Welcome Kookaburra , I wise choice , altho I dread to think what 'tools' have been deployed on the leather....and there could be difficult stains
Daisy said...
my son came home tonight to see me and asked me for some self help books...apparently there is a guy at his office who is annoying him because he is involved in some self help stuff and he wants to use them as weapons against him...who would have figured he was my boy? puts a tear in a momma's eye, it does...
90% of a battle is in the preparation , You have taught him well :-)

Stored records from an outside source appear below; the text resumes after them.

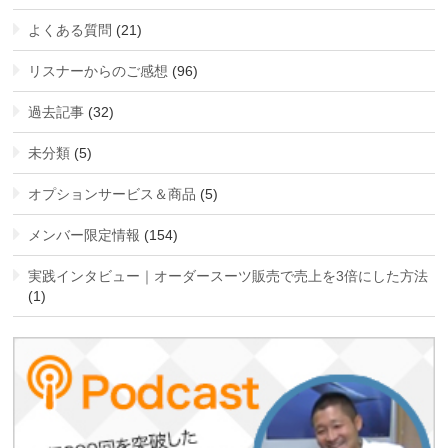
よくある質問
(21)
リスナーからのご感想
(96)
過去記事
(32)
未分類
(5)
オプションサービス＆商品
(5)
メンバー限定情報
(154)
実践インタビュー｜オーダースーツ販売で売上を3倍にした方法
(1)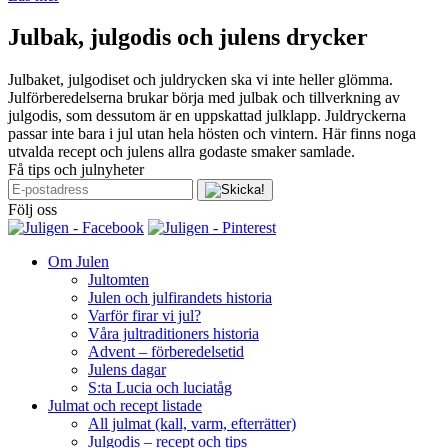
Julbak, julgodis och julens drycker
Julbaket, julgodiset och juldrycken ska vi inte heller glömma.
Julförberedelserna brukar börja med julbak och tillverkning av
julgodis, som dessutom är en uppskattad julklapp. Juldryckerna
passar inte bara i jul utan hela hösten och vintern. Här finns noga
utvalda recept och julens allra godaste smaker samlade.
Få tips och julnyheter
Följ oss
Om Julen
Jultomten
Julen och julfirandets historia
Varför firar vi jul?
Våra jultraditioners historia
Advent – förberedelsetid
Julens dagar
S:ta Lucia och luciatåg
Julmat och recept listade
All julmat (kall, varm, efterrätter)
Julgodis – recept och tips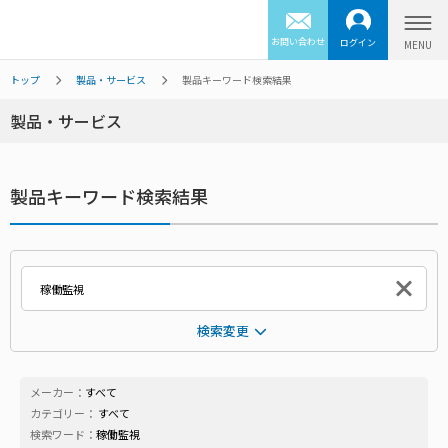
お問い合わせ
ログイン
トップ
製品・サービス
製品キーワード検索結果
製品・サービス
製品キーワード検索結果
検索変更
メーカー：
すべて
カテゴリー：
すべて
検索ワード：
稼働監視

Ffs, Beastie, I thought you'd stopped giving us those horrid mini-clicky-pix. I was all set for thorough research into the cover art, but no dice.
inkspot said...
Ffs, Beastie, I thought you'd stopped giving us those horrid mini-clicky-pix. I was all set for thorough research into the cover art, but no dice
Inky .Well I dont know how to do those pictures that get bigger when you click em....some find my lack of sophistication appealing
I hope your wood gets an infestation of termites.

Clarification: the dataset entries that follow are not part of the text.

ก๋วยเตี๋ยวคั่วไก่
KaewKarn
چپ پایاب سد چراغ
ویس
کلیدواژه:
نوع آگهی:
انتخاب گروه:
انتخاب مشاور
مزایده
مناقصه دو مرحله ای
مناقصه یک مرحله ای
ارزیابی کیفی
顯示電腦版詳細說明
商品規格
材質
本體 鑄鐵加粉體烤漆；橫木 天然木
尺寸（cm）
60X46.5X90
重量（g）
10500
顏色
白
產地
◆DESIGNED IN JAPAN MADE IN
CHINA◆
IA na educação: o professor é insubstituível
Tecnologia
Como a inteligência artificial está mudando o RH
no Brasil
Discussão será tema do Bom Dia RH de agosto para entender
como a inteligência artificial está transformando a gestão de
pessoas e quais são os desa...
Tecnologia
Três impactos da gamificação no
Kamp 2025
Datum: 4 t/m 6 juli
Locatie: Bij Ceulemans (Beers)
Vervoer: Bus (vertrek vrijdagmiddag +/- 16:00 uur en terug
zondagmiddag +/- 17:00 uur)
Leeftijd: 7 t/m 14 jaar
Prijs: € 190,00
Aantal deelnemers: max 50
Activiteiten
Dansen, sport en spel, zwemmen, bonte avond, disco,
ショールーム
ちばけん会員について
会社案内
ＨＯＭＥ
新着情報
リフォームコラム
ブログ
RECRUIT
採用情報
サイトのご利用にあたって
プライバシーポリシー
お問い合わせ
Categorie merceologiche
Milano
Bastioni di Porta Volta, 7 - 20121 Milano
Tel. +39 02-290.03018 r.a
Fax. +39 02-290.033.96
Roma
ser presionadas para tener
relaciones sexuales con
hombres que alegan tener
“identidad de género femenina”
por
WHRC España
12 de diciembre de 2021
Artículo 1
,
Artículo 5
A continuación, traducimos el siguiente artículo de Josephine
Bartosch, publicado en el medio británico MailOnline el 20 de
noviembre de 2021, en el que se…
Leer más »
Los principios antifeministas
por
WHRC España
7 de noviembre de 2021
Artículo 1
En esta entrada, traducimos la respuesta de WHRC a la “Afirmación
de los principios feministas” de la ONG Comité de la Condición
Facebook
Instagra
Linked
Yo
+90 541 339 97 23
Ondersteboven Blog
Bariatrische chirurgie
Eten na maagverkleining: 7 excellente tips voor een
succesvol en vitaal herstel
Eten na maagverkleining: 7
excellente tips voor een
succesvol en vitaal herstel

Someone sounds in a BAD MOOD ....Miss Grumpypants
geez beast i even bent over backwards for MJ and it didn't improve the mood...

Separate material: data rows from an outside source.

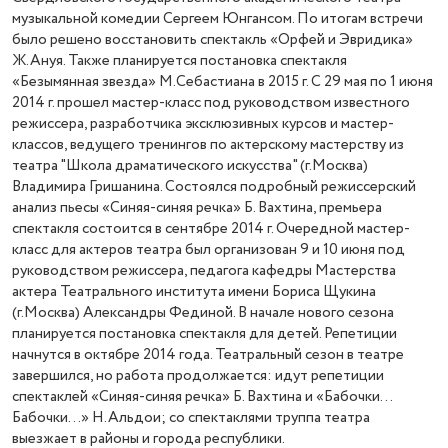
музыкальной комедии Сергеем Юнгансом. По итогам встречи
было решено восстановить спектакль «Орфей и Эвридика»
Ж.Ануя. Также планируется постановка спектакля
«Безымянная звезда» М.Себастиана в 2015 г. С 29 мая по 1 июня
2014 г. прошел мастер-класс под руководством известного
режиссера, разработчика эксклюзивных курсов и мастер-
классов, ведущего тренингов по актерскому мастерству из
театра "Школа драматического искусства" (г.Москва)
Владимира Гришанина. Состоялся подробный режиссерский
анализ пьесы «Синяя-синяя речка» Б. Вахтина, премьера
спектакля состоится в сентябре 2014 г. Очередной мастер-
класс для актеров театра был организован 9 и 10 июня под
руководством режиссера, педагога кафедры Мастерства
актера Театрального института имени Бориса Щукина
(г.Москва) Александры Фединой. В начале нового сезона
планируется постановка спектакля для детей. Репетиции
начнутся в октябре 2014 года. Театральный сезон в театре
завершился, но работа продолжается: идут репетиции
спектаклей «Синяя-синяя речка» Б. Вахтина и «Бабочки...
Бабочки...» Н.Альдои; со спектаклями труппа театра
выезжает в районы и города республики.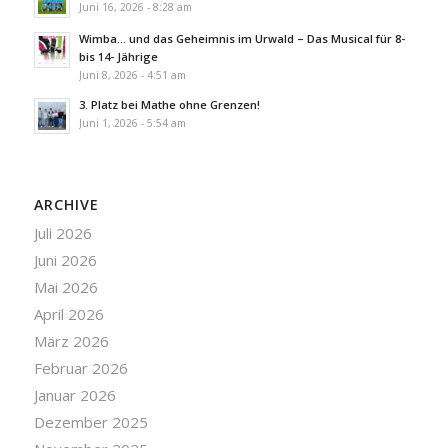
Juni 16, 2026 - 8:28 am
Wimba… und das Geheimnis im Urwald – Das Musical für 8-
bis 14- Jährige
Juni 8, 2026 - 4:51 am
3. Platz bei Mathe ohne Grenzen!
Juni 1, 2026 - 5:54 am
ARCHIVE
Juli 2026
Juni 2026
Mai 2026
April 2026
März 2026
Februar 2026
Januar 2026
Dezember 2025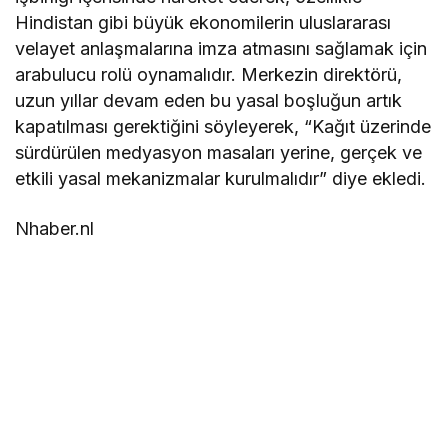
Hindistan gibi büyük ekonomilerin uluslararası
velayet anlaşmalarına imza atmasını sağlamak için
arabulucu rolü oynamalıdır. Merkezin direktörü,
uzun yıllar devam eden bu yasal boşluğun artık
kapatılması gerektiğini söyleyerek, “Kağıt üzerinde
sürdürülen medyasyon masaları yerine, gerçek ve
etkili yasal mekanizmalar kurulmalıdır” diye ekledi.
Nhaber.nl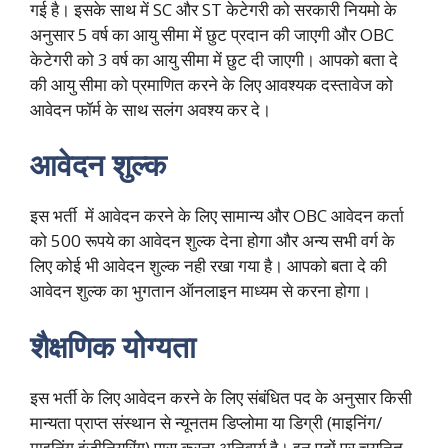
गई है। इसके साथ में SC और ST केटेगरी को सरकारी नियमो के
अनुसार 5 वर्ष का आयु सीमा में छुट प्रदान की जाएगी और OBC
केटेगरी को 3 वर्ष का आयु सीमा में छुट दी जाएगी। आपको बता दे
की आयु सीमा को प्रमाणित करने के लिए आवश्यक दस्तावेज को
आवेदन फॉर्म के साथ सलंग अवश्य कर दे।
आवेदन शुल्क
इस भर्ती में आवेदन करने के लिए सामान्य और OBC आवेदन कर्ता
को 500 रूपये का आवेदन शुल्क देना होगा और अन्य सभी वर्ग के
लिए कोई भी आवेदन शुल्क नही रखा गया है। आपको बता दे की
आवेदन शुल्क का भुगतान ऑनलाइन माध्यम से करना होगा।
शैक्षणिक योग्यता
इस भर्ती के लिए आवेदन करने के लिए संबंधित पद के अनुसार किसी
मान्यता प्राप्त संस्थान से न्यूनतम डिप्लोमा या डिग्री (माइनिंग/
माइनिंग इंजीनियरिंग) पास करना अनिवार्य है। इन पदों पर चयनित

Daisy , its not easy being Canadien
She's like a bad infection.
Do you have a cure?
Perhaps that someone has SATANIC CRAMPS FROM HELL!
CP just dab some natural yoghurt on her , that should calm her down
Awww Poor Miss MJ
***proffers hot water bottle and stinky duvet***
I have a heating pad strapped to my body as I slavishly work on the Blogging Roundup.
*dabs at yogurt stains*
Bloody mary anyone?
Yes, dear sweet boy, you're frightfully appealing.
Off to Bristol this week: how does one have fun there?
Dont go there!
I've already read all these. and you stole The Rifleman from me. and, and the pictures don't get bigger when you click on them, and the farting one is in a funny language. And, yeah.
MJ said...
I have a heating pad strapped to my body as I slavishly work on the Blogging Roundup.
*dabs at yogurt stains*
Oh Dear , your saint Miss MJ and no mistake
CyberPete said...
Bloody mary anyone?
Go on Bite him Miss MJ
inkspot said...
Yes, dear sweet boy, you're frightfully appealing.
Off to Bristol this week: how does one have fun there?
I shall hand this question over to Mr C , owner of the famed Cafe C and Bristols newly appionted tourism supremo
Mr C said...
Dont go there!
There you have it Mr Inky
FirstNations said...
I've already read all these. and you stole The Rifleman from me. and, and the pictures don't get bigger when you click on them, and the farting one is in a funny language. And, yeah.
I liberated your copy of the Rifleman as it deserved a wider audience. Its not my fault I cant do clickety clicky picture stuff
I have stolen MJ's uterus.
I don't know why.
Sx
I would give it back Miss Scarlet , its nothing but trouble
My uterus is cursed, Miss Scarlet.
In fact, Satan himself is vacationing in it as we speak!